MILITARY bridge manufacturer WFEL Holdings increased operating profits last year but finance charges pushed it into the red.
Stockport-based WFEL, which is owned by Dunedin Capital, saw sales slip 9% to £34.7m but the directors said they were encouraged by a string of new service contracts and growing demand in export markets.
“The group expects to maintain its leading position in the market sector in which it operates and is optimistic about the opportunities which these markets present,” said the directors’ report.
According to recently filed accounts for the year to December 31 gross profits rose 3% to £7.5m and operating profits came in at £3m, much higher than the previous year’s £976,000 when the company was hit by charges worth £1.6m following a refinancing.
But the latest accounts show finance charges of nearly £3.9m, relating to bank and shareholder loans, left it with a pre-tax loss of £837,000. WFEL owes its banks – Barclays and Lloyds – £9.9m, and Dunedin, which bought it for £48m in 2006, £29.2m.
The trading company WFEL Ltd recorded a 3.7% rise in pre-tax profits to £4.2m on sales of £34.7m, down 9%.

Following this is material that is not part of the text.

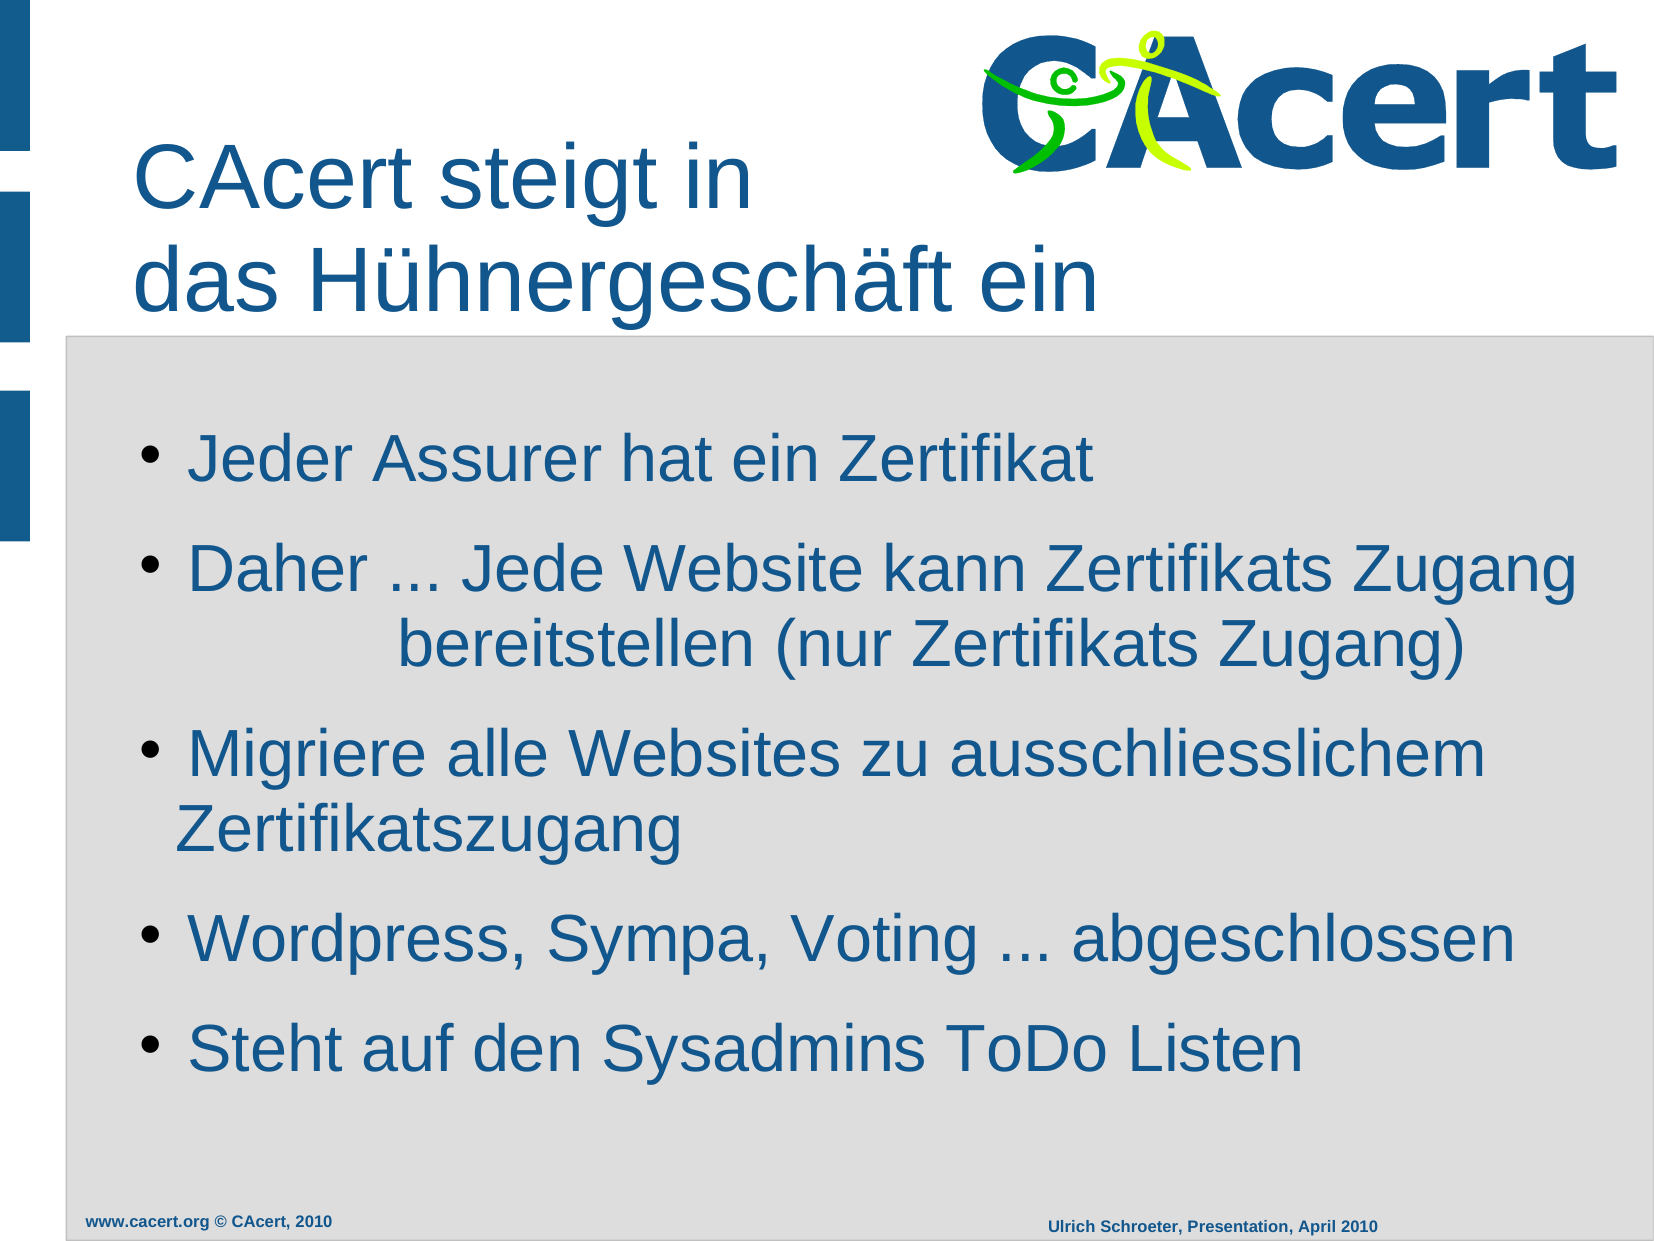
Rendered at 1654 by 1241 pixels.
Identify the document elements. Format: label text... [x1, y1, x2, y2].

text_box Jeder Assurer hat ein Zertifikat Daher ... Jede Website kann Zertifikats Zugang bereitstellen (nur Zertifikats Zugang) Migriere alle Websites zu ausschliesslichem Zertifikatszugang Wordpress, Sympa, Voting ... abgeschlossen Steht auf den Sysadmins ToDo Listen [124, 413, 1588, 1094]
text_box CAcert steigt in das Hühnergeschäft ein [118, 118, 1118, 339]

The company employs 90 staff and counts the US Department of Defense among its customers. Some 84% of last year’s sales were to North America.
In a statement chief executive Ian Wilson said: “We are very pleased with 2010 results, which include the strongest profit performance that the company has delivered in the past five years.
“During 2010 we saw an increase in demand for our spares and sustainment services and a notable increase in interest from several emerging markets and other export locations to utilise our systems in military, homeland defence and disaster relief situations.
He added: “With our unrivalled engineering expertise, pedigree, global reach and market leading position in military bridging, we are well placed to continue our growth.”